**Source passage:**
——————————

May 12, 2011, cyclists helped coordinate communication for arally downtown with labor, environmental, and health movements joining downtownand marking the beginning workings of Occupy.  I was pulled into the organizing by a group of AIDS activists from Health Gap and ACT UP who called to ask if  Times UP!, the group I work with, could coordinate a roving bike-block/communications team to report on the conditions of the labyrinthine streets of Lower Manhattan, as we had done during the convergence actions of global justice movement’s peak years and continue to do the last Friday of every month during Critical Mass. While teachers marching downtown from City Hall had a permit, the same was not true of the other groups who intended to converge on Wall Street to push the bankers to pay their fair share. Using walkie-talkies and a text message loop, we hoped to help everyone know which streets were blocked off and which tributaries remained open.

 Cyclists were celebrated by the Situationists as a means of challenging automization of cities, colonized by the privatizing means of cars.  Cyclists offered a means to remap the city.  The Situationist response to the privatization of public space included a series of guerilla activist tactics, including interventions termed "detourne" and "derive".  “Detourne” refers to the rearrangement of popular signs to create new meanings, while "derive" involves walking tours throughout the city.   Through these gestures we create new maps for urban living.

The Situationists: Guy Debord, Michèle Bernstein and Asger Jorn

The Situationists inspired countless groups including the Provos, who helped imagine and create the DIY bike infrastructure, as well building occupations which would shape Amsterdam. Our free play as well as bike program owes a great deal to the Provos.  "If the very scale of New Babylon’s ambition ruled out its realisation, the vision of a city devoted to play directly inspired later movements like the “Provos” of Amsterdam, who set out to revolutionise the city on a more modest level, with free bikes and the occupation of abandoned buildings."

New York owes a great deal to these anarchist inspired bike activists.

——————————

**Stated exercise A:**
Reproduce the records word for word, from their first line through the line that contains "scientific name: Lophophorus impejanus".
The text and the records were taken from unrelated sources.

**Provided entries:**
——————————

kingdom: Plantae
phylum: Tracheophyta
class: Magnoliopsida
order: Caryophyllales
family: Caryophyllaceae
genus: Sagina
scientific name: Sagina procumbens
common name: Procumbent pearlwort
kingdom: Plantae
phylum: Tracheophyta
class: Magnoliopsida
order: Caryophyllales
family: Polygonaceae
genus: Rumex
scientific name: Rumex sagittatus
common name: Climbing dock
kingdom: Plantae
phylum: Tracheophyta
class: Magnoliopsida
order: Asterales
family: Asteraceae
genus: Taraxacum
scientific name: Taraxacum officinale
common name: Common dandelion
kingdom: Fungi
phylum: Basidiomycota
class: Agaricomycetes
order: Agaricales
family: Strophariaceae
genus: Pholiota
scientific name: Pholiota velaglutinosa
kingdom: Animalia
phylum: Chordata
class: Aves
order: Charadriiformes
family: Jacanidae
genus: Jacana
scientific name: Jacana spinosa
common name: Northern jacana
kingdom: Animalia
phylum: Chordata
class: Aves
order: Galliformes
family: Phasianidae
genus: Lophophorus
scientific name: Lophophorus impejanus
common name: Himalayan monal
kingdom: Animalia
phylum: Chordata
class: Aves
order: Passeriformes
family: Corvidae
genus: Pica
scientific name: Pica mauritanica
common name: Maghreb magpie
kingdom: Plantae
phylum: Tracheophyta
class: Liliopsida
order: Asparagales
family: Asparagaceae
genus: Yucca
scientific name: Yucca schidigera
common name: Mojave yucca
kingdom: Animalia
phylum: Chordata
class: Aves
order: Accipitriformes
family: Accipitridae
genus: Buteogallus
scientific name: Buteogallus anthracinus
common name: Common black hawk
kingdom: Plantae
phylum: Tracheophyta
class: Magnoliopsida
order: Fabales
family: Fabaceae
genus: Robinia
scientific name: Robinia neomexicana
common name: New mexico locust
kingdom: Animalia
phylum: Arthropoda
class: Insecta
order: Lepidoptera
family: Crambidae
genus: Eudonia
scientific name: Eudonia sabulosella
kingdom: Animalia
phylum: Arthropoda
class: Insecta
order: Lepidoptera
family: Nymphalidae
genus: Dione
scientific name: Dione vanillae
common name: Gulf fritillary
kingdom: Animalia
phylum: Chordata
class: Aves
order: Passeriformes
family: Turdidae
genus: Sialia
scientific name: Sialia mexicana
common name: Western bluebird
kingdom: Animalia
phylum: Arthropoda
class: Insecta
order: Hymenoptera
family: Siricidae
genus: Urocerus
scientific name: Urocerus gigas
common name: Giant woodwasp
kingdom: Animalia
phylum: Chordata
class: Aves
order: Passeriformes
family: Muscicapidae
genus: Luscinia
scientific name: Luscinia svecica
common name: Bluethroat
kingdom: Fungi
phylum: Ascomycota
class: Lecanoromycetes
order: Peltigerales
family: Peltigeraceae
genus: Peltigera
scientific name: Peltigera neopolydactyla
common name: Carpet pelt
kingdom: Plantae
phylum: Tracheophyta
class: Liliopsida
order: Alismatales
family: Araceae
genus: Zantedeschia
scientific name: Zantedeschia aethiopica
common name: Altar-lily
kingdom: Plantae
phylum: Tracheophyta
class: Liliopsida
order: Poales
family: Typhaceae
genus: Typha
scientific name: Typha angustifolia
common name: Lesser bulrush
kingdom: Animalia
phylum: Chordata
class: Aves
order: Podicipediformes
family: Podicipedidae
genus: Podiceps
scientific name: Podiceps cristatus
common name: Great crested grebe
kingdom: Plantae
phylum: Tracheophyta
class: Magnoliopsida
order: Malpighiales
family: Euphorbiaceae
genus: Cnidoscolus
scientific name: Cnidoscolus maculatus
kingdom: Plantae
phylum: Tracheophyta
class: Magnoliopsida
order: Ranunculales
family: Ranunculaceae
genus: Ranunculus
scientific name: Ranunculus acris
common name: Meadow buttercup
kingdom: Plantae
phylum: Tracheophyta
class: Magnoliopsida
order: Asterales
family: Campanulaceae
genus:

——————————

**Stated exercise B:**
In the passage on cyclists and the Situationists, what does the tactic called "derive" involve?

**Right answer A:**
kingdom: Plantae
phylum: Tracheophyta
class: Magnoliopsida
order: Caryophyllales
family: Caryophyllaceae
genus: Sagina
scientific name: Sagina procumbens
common name: Procumbent pearlwort
kingdom: Plantae
phylum: Tracheophyta
class: Magnoliopsida
order: Caryophyllales
family: Polygonaceae
genus: Rumex
scientific name: Rumex sagittatus
common name: Climbing dock
kingdom: Plantae
phylum: Tracheophyta
class: Magnoliopsida
order: Asterales
family: Asteraceae
genus: Taraxacum
scientific name: Taraxacum officinale
common name: Common dandelion
kingdom: Fungi
phylum: Basidiomycota
class: Agaricomycetes
order: Agaricales
family: Strophariaceae
genus: Pholiota
scientific name: Pholiota velaglutinosa
kingdom: Animalia
phylum: Chordata
class: Aves
order: Charadriiformes
family: Jacanidae
genus: Jacana
scientific name: Jacana spinosa
common name: Northern jacana
kingdom: Animalia
phylum: Chordata
class: Aves
order: Galliformes
family: Phasianidae
genus: Lophophorus
scientific name: Lophophorus impejanus

**Right answer B:**
It involves walking tours throughout the city.